Чистое голубое небо Панамы. Ярко сверкает солнце в вышине, жарит нестерпимо, точно так, как летом в Нижнем Поволжье. Но там приятно было растянуться на речном песочке в компании пацанов ровесников. Здесь — раскалённая сковорода палубы, и только тонкая ткань носилок отделяет кожу от обжигающего железа. Небо чистое, ни облачка. Оно раскинулось широко и бездонно. Оно открылось взору старпома, как когда-то в детстве. Оно влекло и звало его в голубую даль. Вспомнилось чувство ранних лет — ощущение власти неба — почти забытое.
На горизонте, на той зыбкой линии, что отделяет небесную бездну от бездны океана, возникла точка. “Маленькая соринка на капле мироздания, а в центре моего мироздания – я! И всё это лишь капля!” — подумал Он. Соринка превратилась в муху, затем в вертолёт. Откуда-то явился шум. Лопасти вертолёта бешено вращались, взбивали воздух прямо над головой. На палубу МРТК не приземлиться. Суматоха и кутерьма вокруг…
Вдруг окружающая старпома действительность отодвинулась на второй план. Его сознанием овладели картины прошлого. Сначала более ранние. "О, Волга!.. колыбель моя, любил ли кто тебя, как я?" — как иллюстрации детства и отрочества. Потом образы молодости, последующей жизни, которые ассоциировались с "…городом у моря, где ночью светит солнце, и летом идёт снег". Эпизодические видения приобретали системность и хронологию. Ранние годы детства, каждое воспоминание.
Он в кругу одноклассников. Треугольный полосатый лоскут от старой тельняшки нашит на майку так, чтоб был виден меж верхних расстёгнутых пуговиц рубашки. Этот треугольник, как символ первичной инициации. Так, чтоб душа нараспашку, “брат ты или не брат!”, и страстная тяга к морю, к выходу в океан. Шарф противопоказан, тельник должны видеть все! Юность, вера в себя, ощущение безграничных возможностей.

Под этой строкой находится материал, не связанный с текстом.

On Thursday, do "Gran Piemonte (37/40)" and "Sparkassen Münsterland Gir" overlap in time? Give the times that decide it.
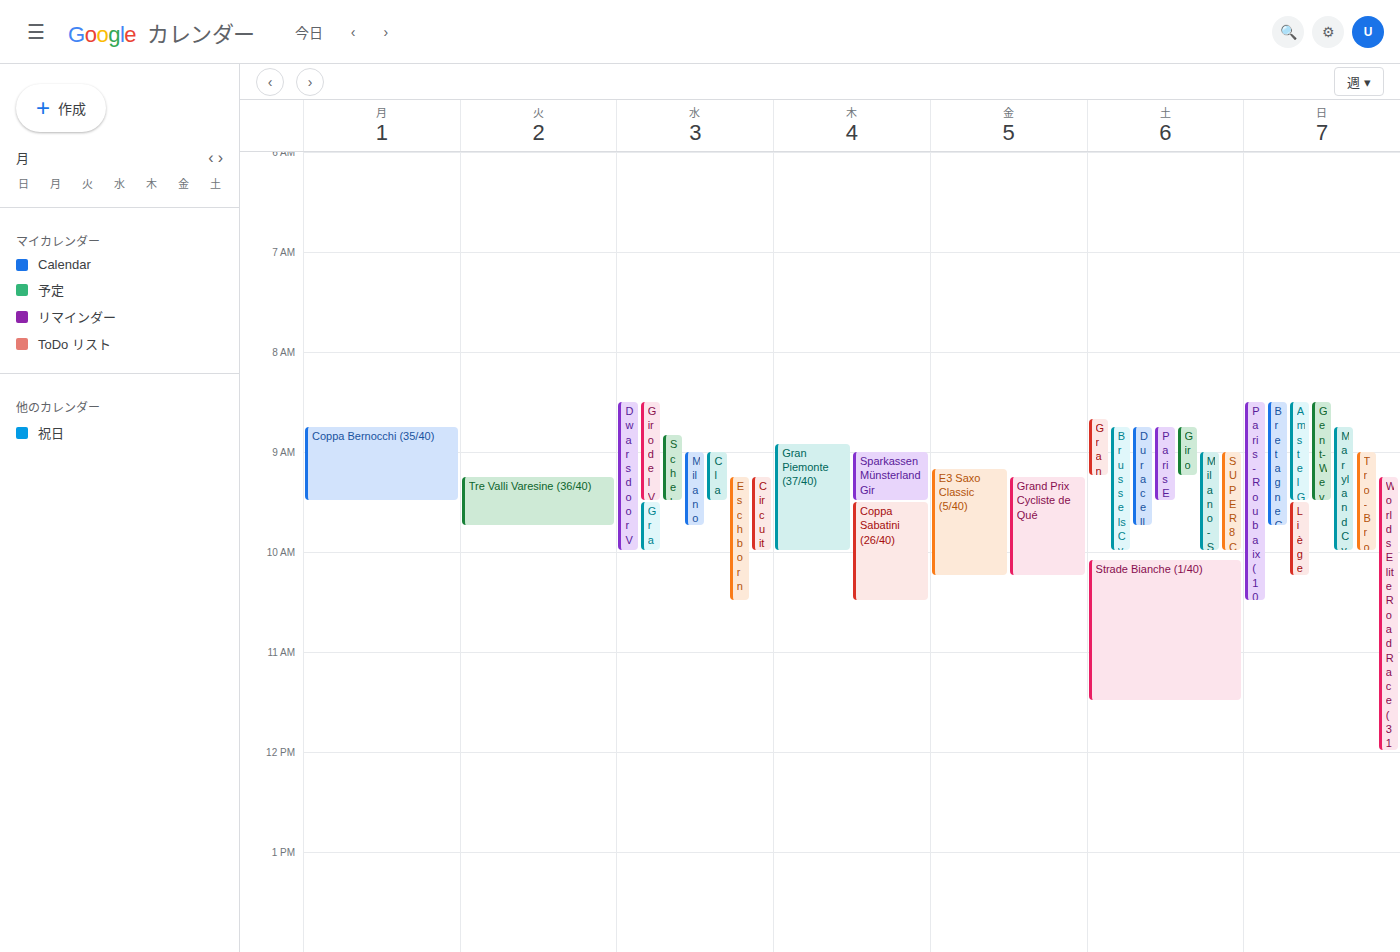
"Sparkassen Münsterland Gir" runs 9:00 AM to 9:30 AM, inside "Gran Piemonte (37/40)" -- they overlap.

Набережная волжской протоки Сазанки в родном городке. На фоне заката все любуются городом раскинувшимся на противоположном берегу. А Он, в лучах заката, Он — видит море. Море для Него повсюду: и в широком разливе Волги и в небе. Главное, в небе. Если прибрежные острова порой могут скрыть за собой широту реки, то небо, его простор, ничто не закроет.

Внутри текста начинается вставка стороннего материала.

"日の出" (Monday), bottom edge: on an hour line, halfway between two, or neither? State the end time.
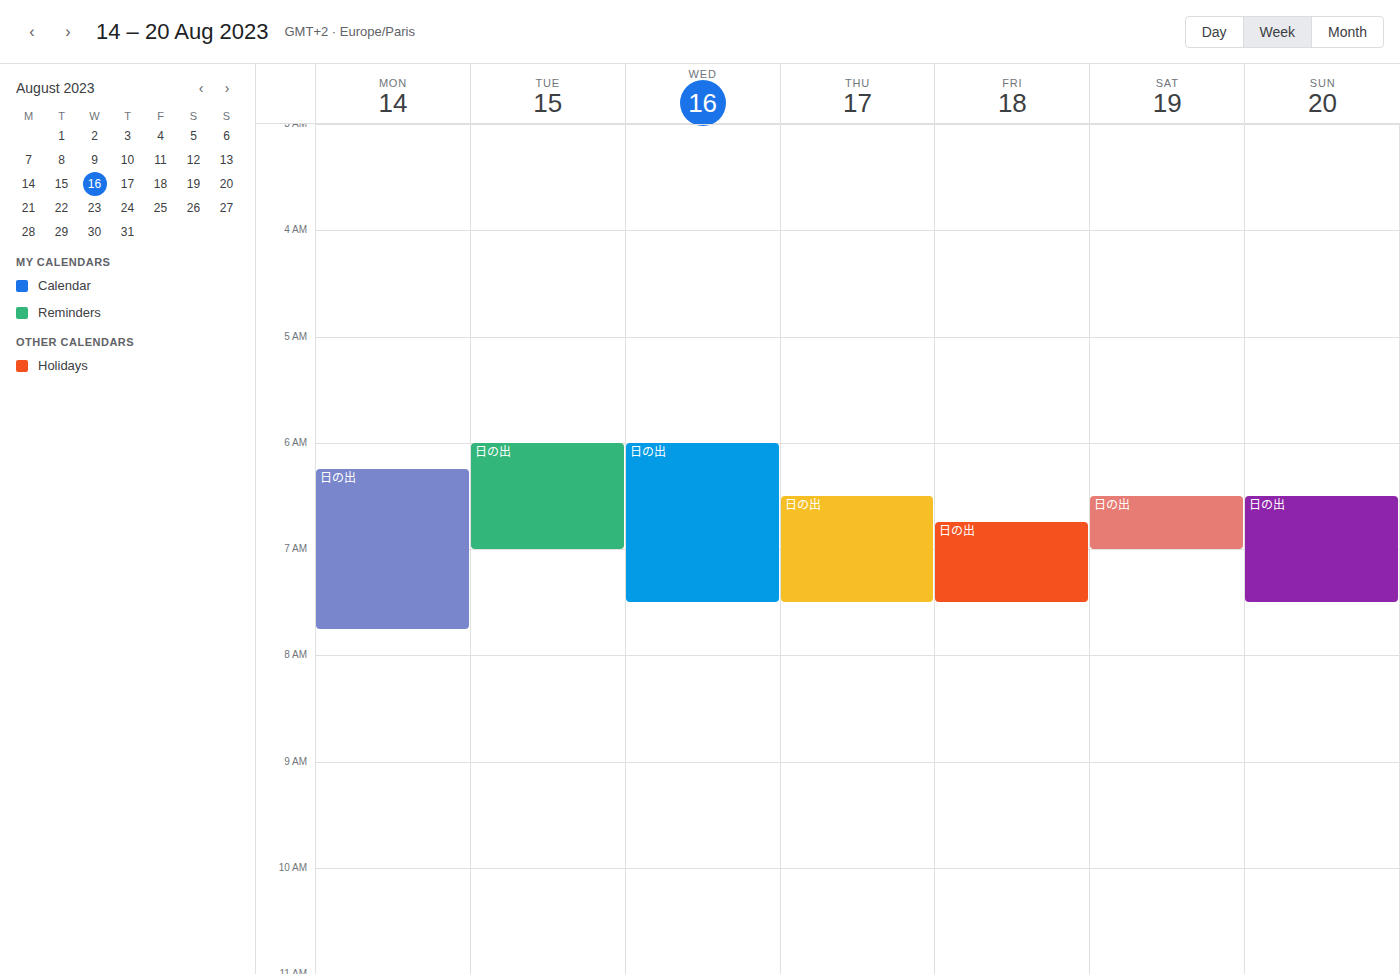
7:45 AM -- neither: three quarters of the way from the 7 AM line to the 8 AM line.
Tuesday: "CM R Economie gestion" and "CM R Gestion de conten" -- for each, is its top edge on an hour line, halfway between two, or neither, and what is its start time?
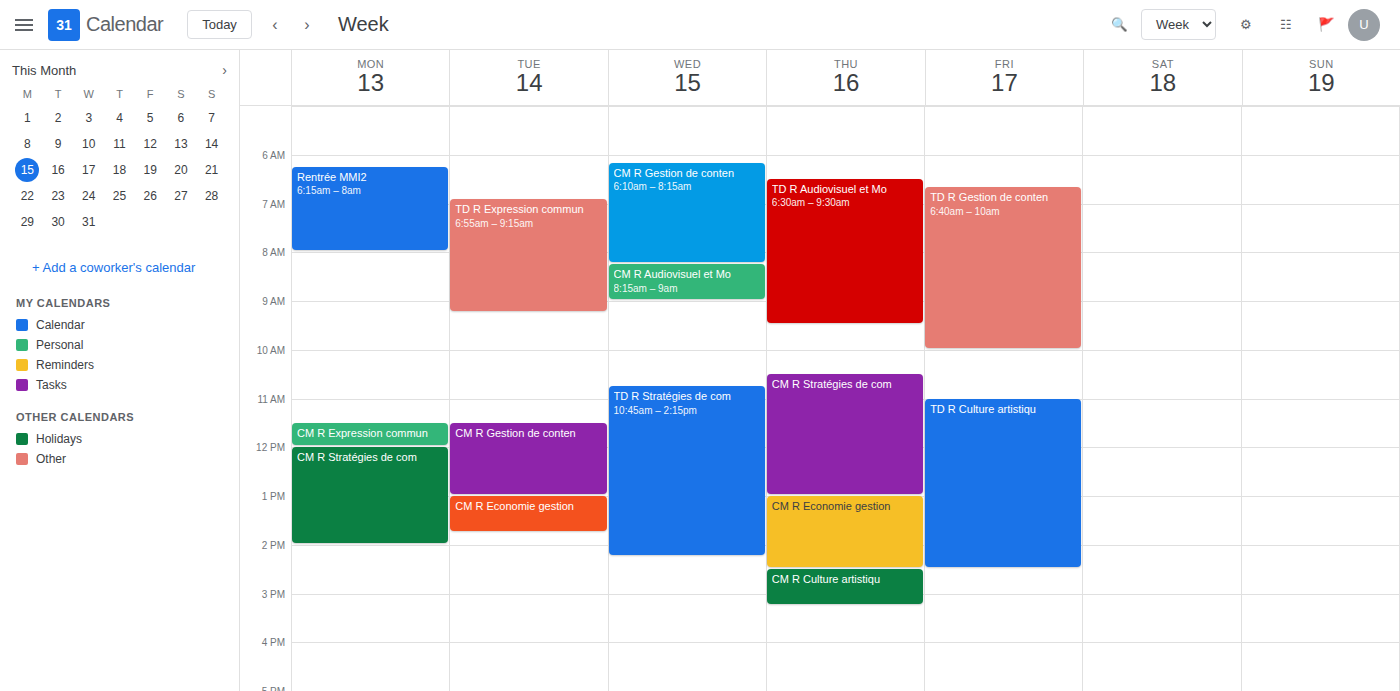
"CM R Economie gestion": 1:00 PM, exactly on the 1 PM line. "CM R Gestion de conten": 11:30 AM, halfway between the 11 AM and 12 PM lines.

Школьный выпускной отгремел, и сразу в путь – на север! В мачтовый город у студёного моря, в мореходку! Второй этап инициации, как то вступление в некое закрытое сообщество, где плечо к плечу и спина к спине, где “Ватра”, самое дешёвое курево, на двоих и самые-самые первые наряды. Абитура присваивала “начальные значения переменным” личности. Вчера ещё домашний мальчик, а теперь сам за себя отвечаешь и принимаешь решения. Учишься жить в коллективе купно и воедино. Все разные, с разных мест, кто из Крыма, с порта о двух морях, кто с Западной Сибири, кто терриконы нахваливает, а кто из города “союзного значения” (за неимением других аргументов)…
– Эй, ты откуда?
– Из Москвы…
– Сигареты есть? Давай покурим!
– Не курю я…
– ??? – мгновения показного недоумения. – А баба твоя?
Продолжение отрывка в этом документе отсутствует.